- Set exercise A -
In the forum thread about the proposed Ogden dog ordinance, how many pound pickups in a year would make a dog dangerous, according to one poster?
- Set exercise B -
List every username that appears as a post heading in the forum thread about the proposed Ogden dog ordinance.

# new dog ordinance proposed in ogden....



## Sprig Kennels (Jan 13, 2009)

FYI for those up in Ogden...
http://www.ksl.com/index.php?nid=148&sid=14035452


----------



## bearhntr (Oct 6, 2008)

I find it interesting that they state that a dangerous dog can be "one that is aggressive in a fenced area". Dogs become territorial and protect your/their home. If the dog is aggressive in my back yard that is just telling unwanted people to stay out. Now if my dog acts like this and is also aggressive out side the fence and yard I will be the first to take care of the problem. I will put it down my self if that is what it takes. 
The other thing that I find a problem with is if the dog is picked up by the pound more than 2x in a year it is considered a dangerous dog. My dog will lick and love anyone to death. She is one of the most sweetest dogs I have ever seen. I have three little rug rats and they have left my gate open in the back yard a few times as well as some of their little cronies. Luckily I have only had one time where I had to get my dog and she was just at the next door neighbors house. Now if she were to get out say three times while I was at work and she was picked up by the pound in this bill she would be considered dangerous. This I have a problem with and find it to be a bunch of malarkey. I guess I am glad that I am not in Ogden.


----------



## Mojo1 (Sep 8, 2007)

Pretty much if you are found inside my fence uninvited, my dogs aggressiveness are going to be the least of your worries. :shock:

It’s a start in the right direction, it is also too bad the politicians did have the nuts to take a real stand on the problem.


----------



## WasatchOutdoors (Sep 26, 2007)

- Entries provided -

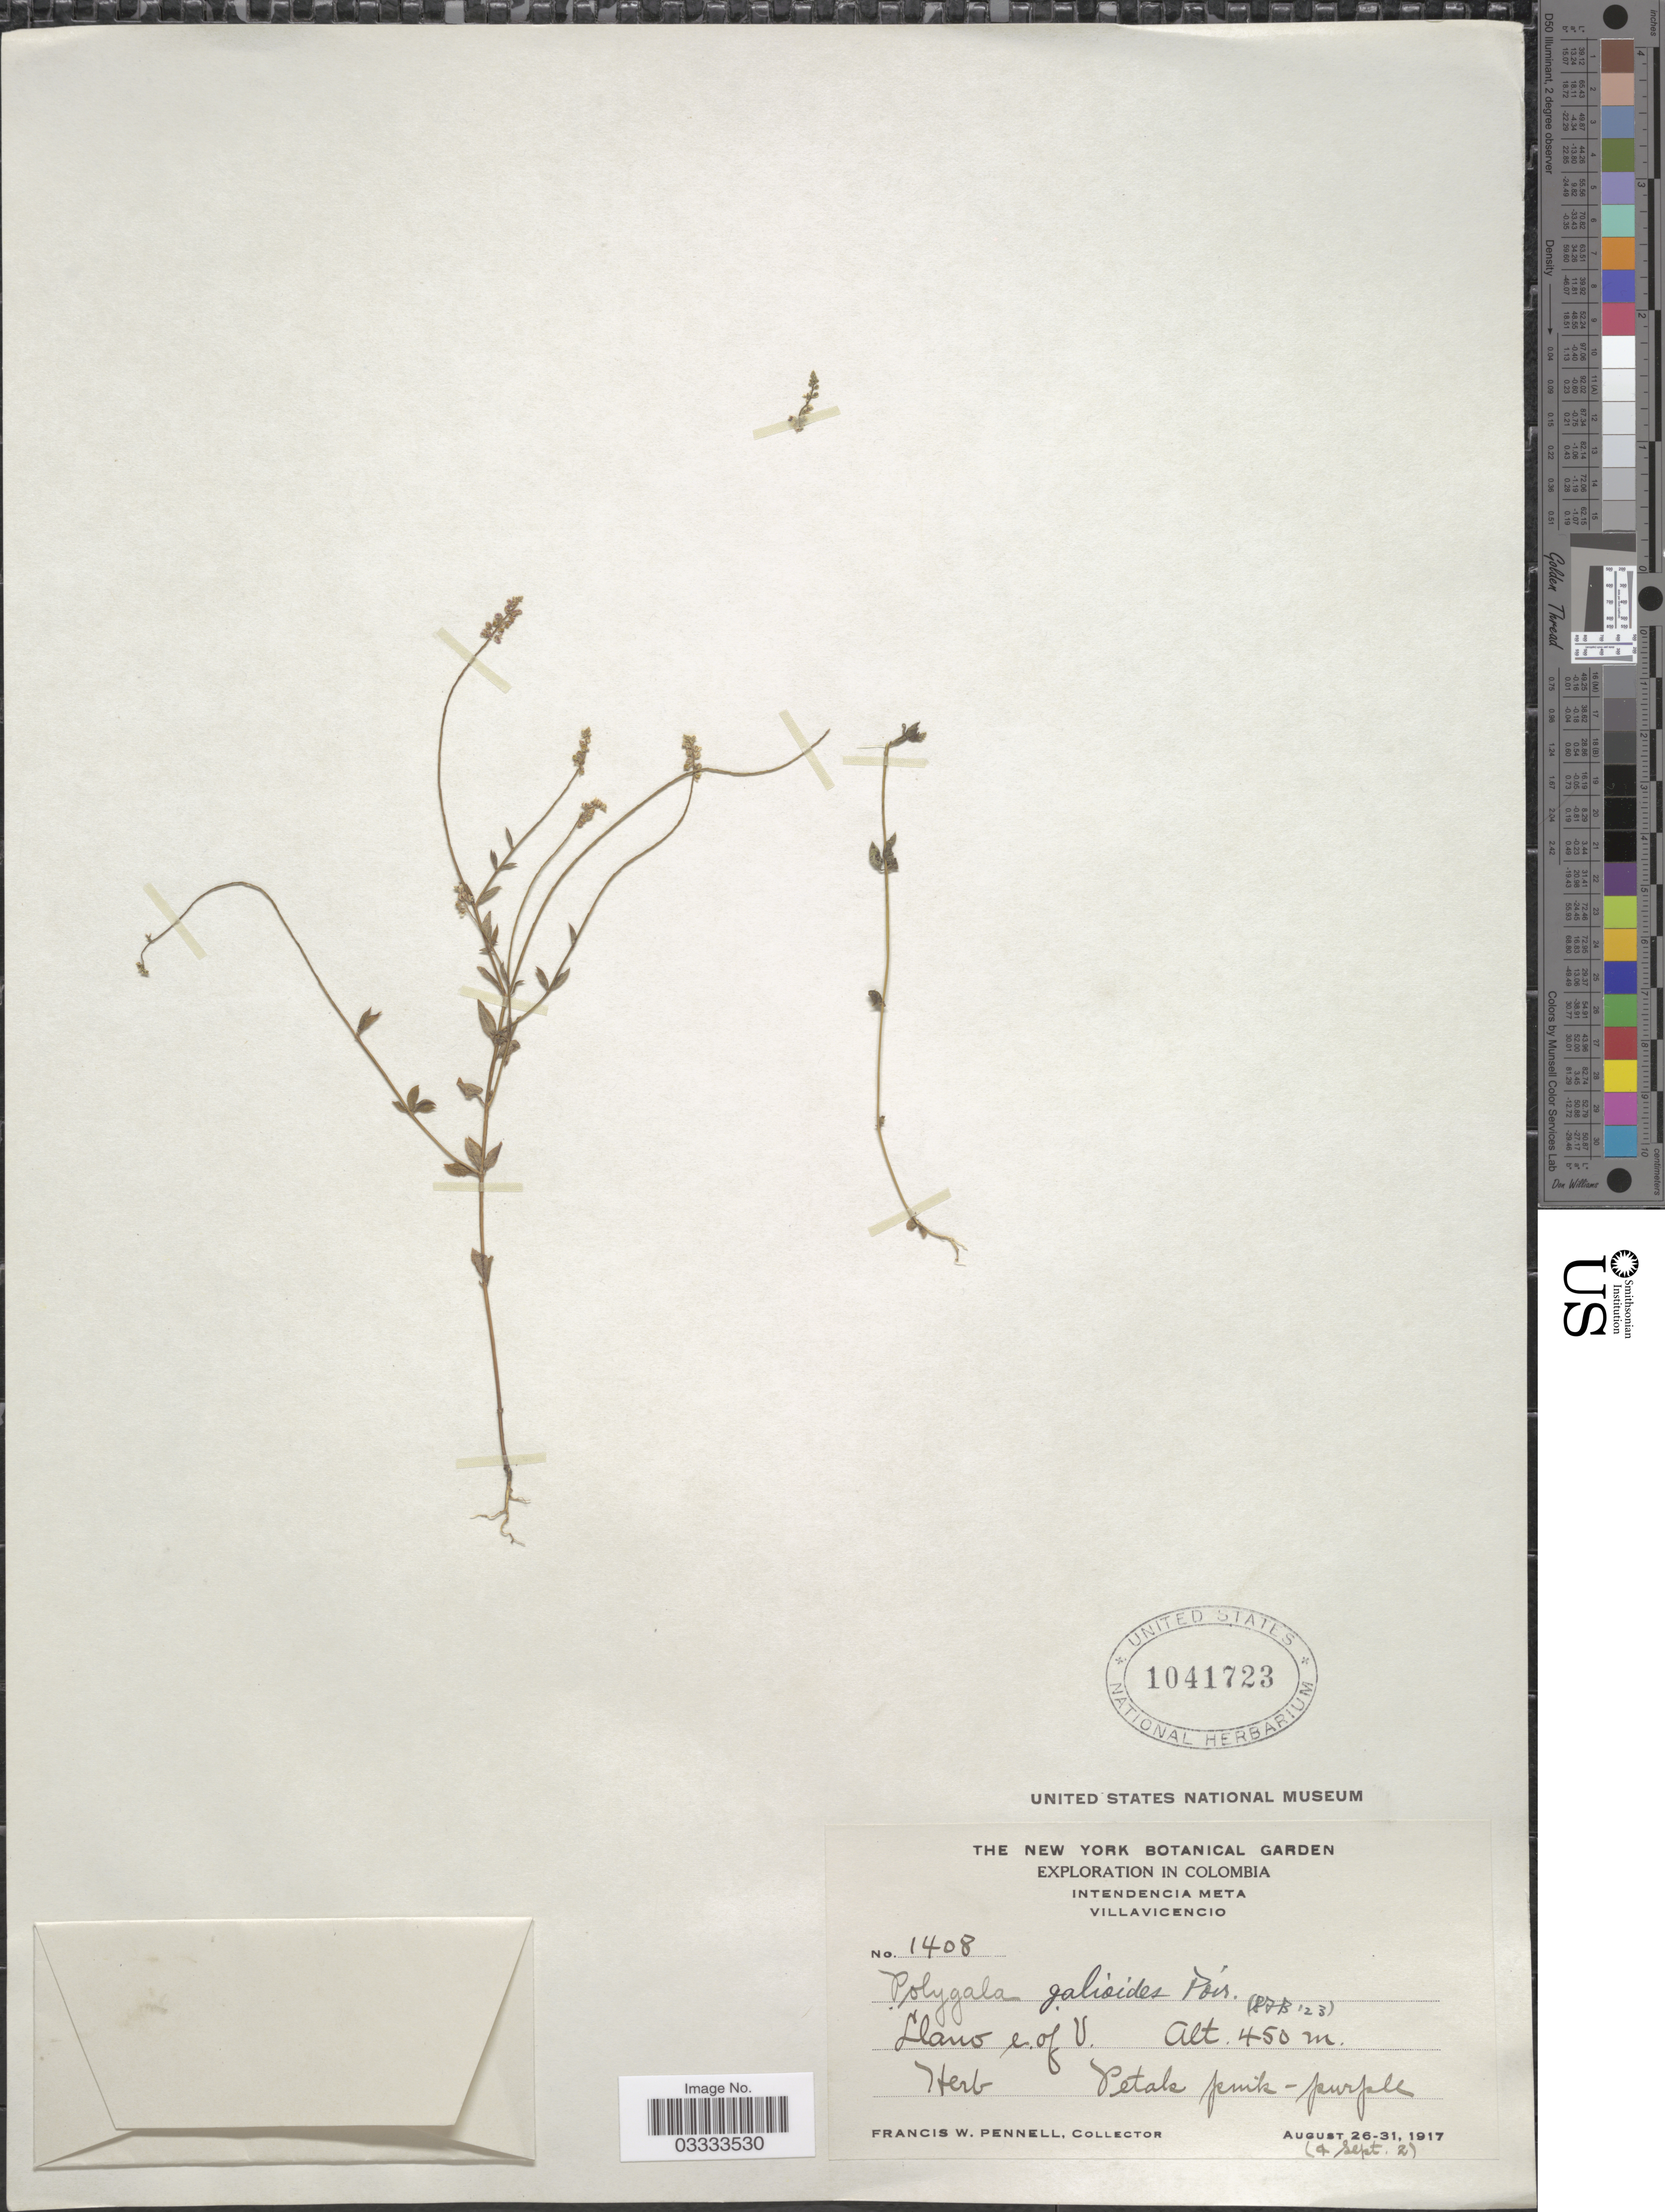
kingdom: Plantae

...

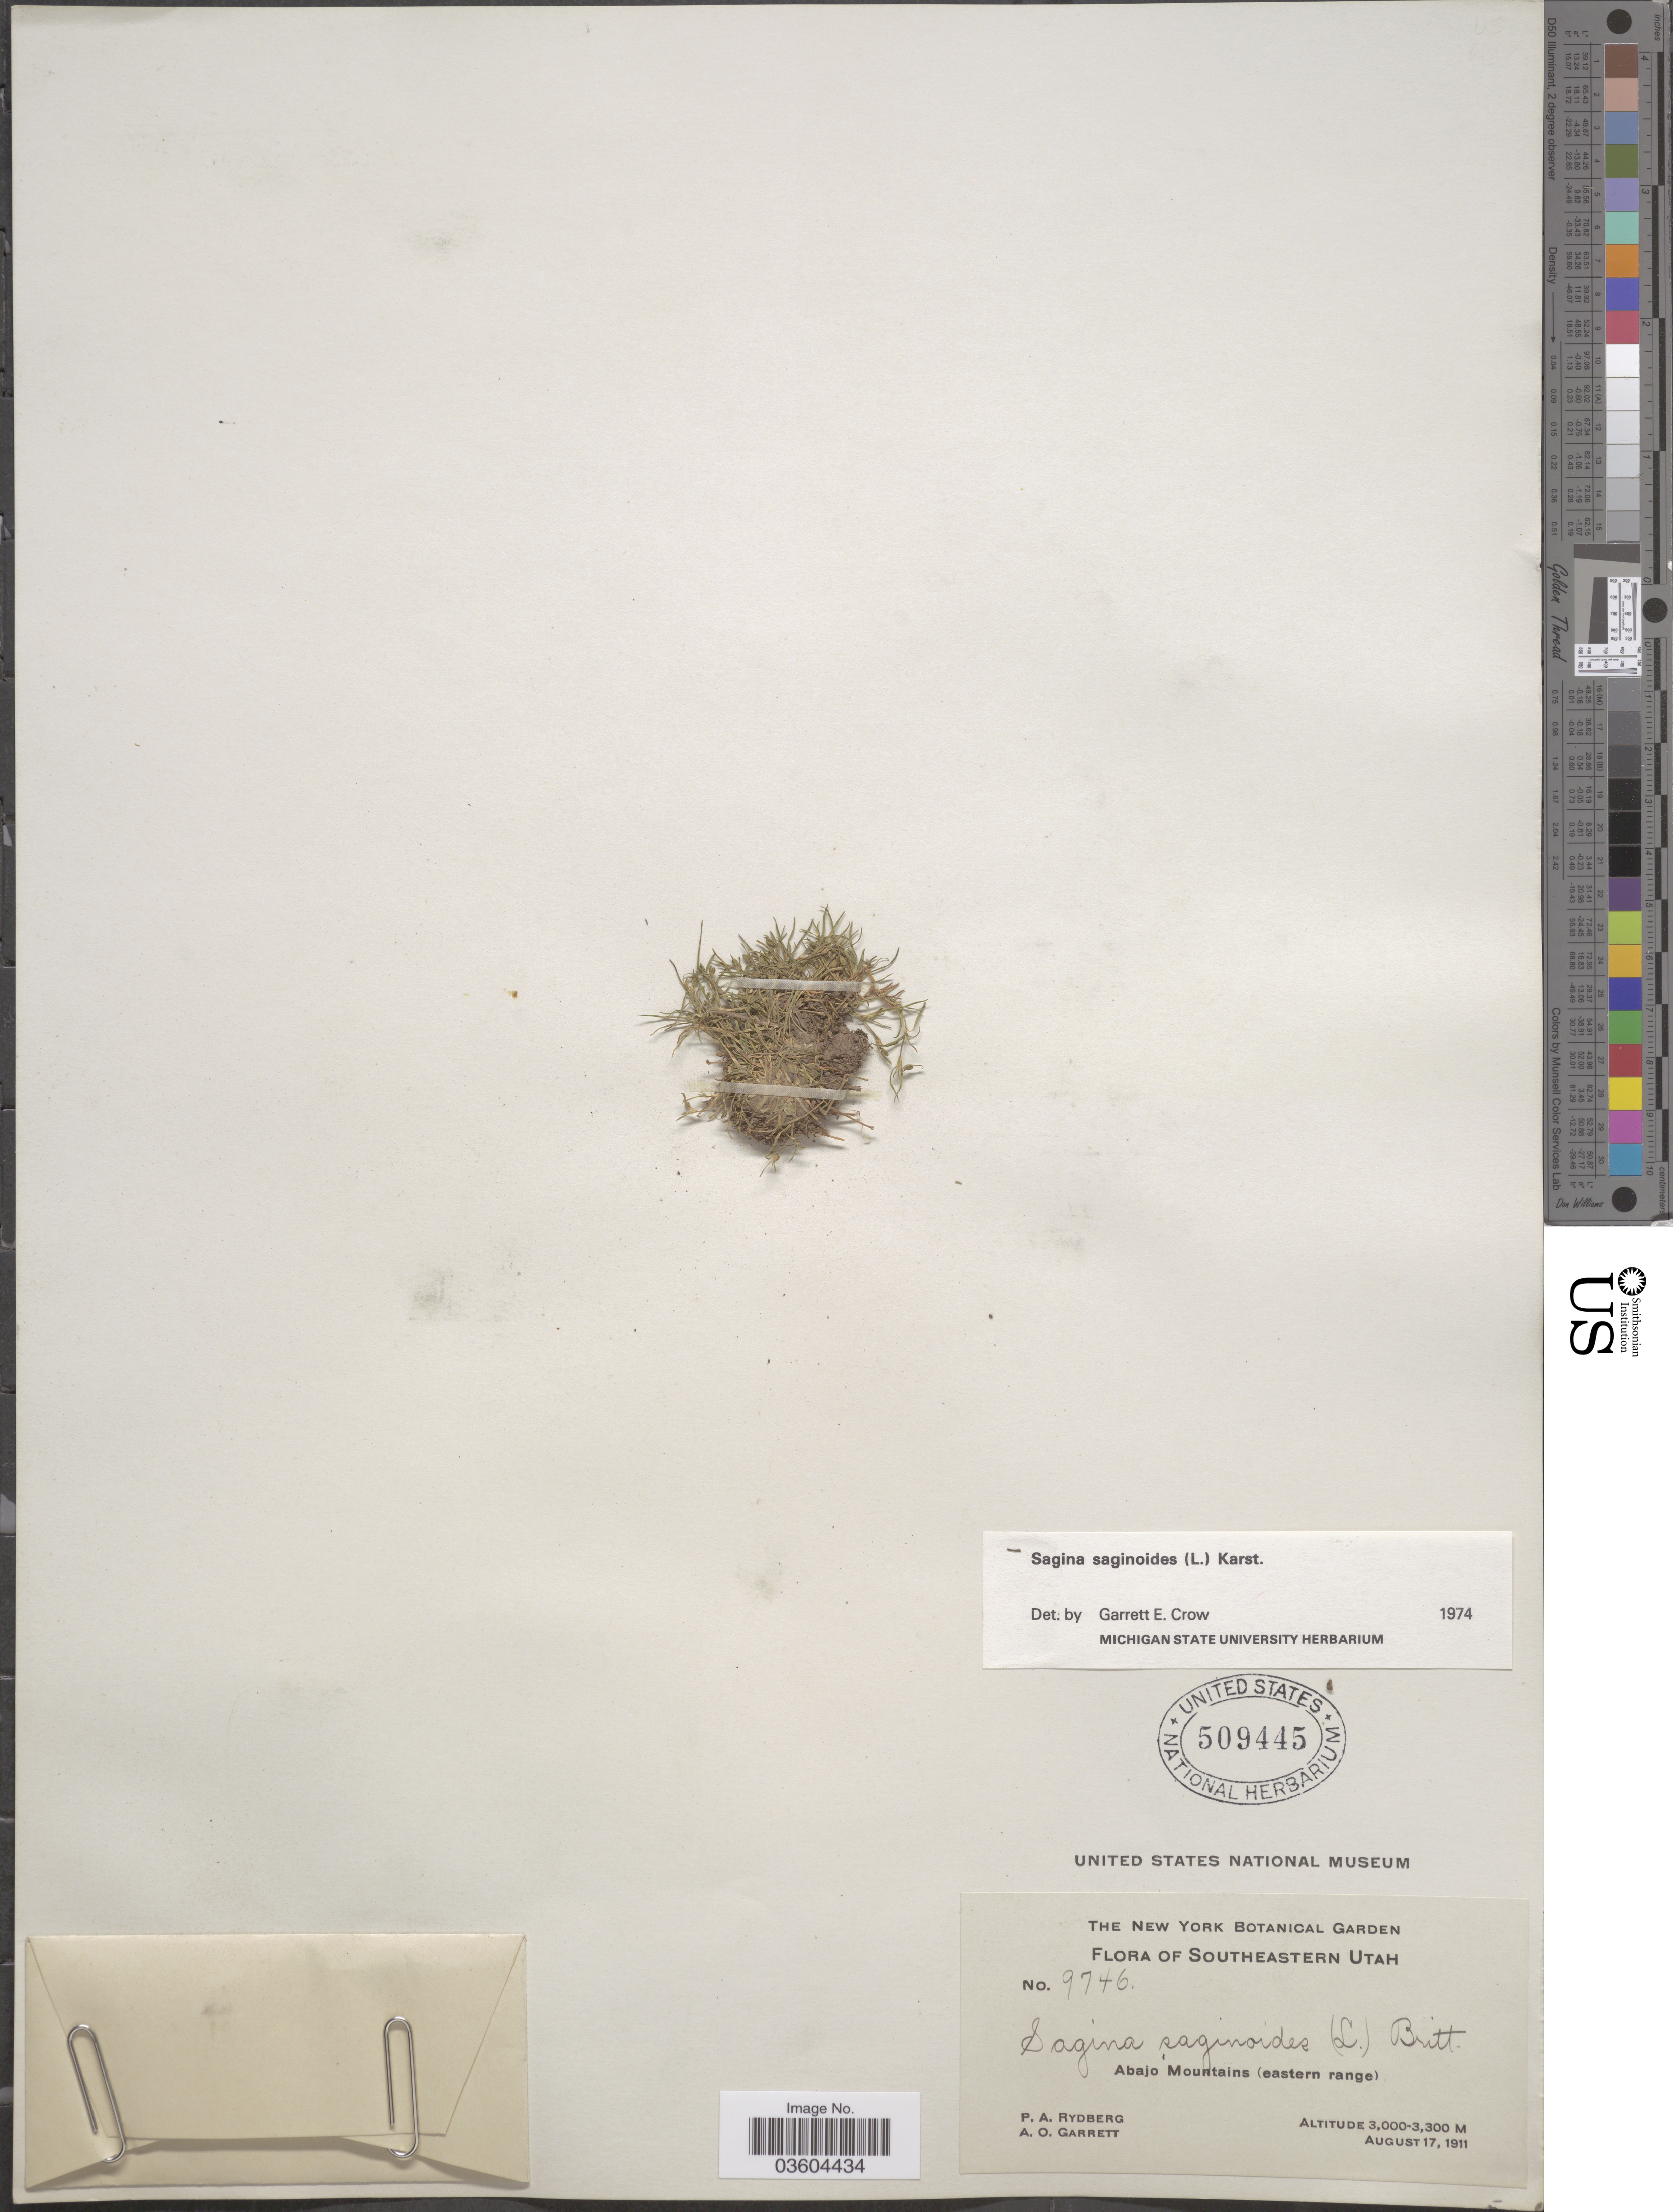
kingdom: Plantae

- Correct response A -
More than two pickups in a year.

- Correct response B -
Sprig Kennels, bearhntr, Mojo1, WasatchOutdoors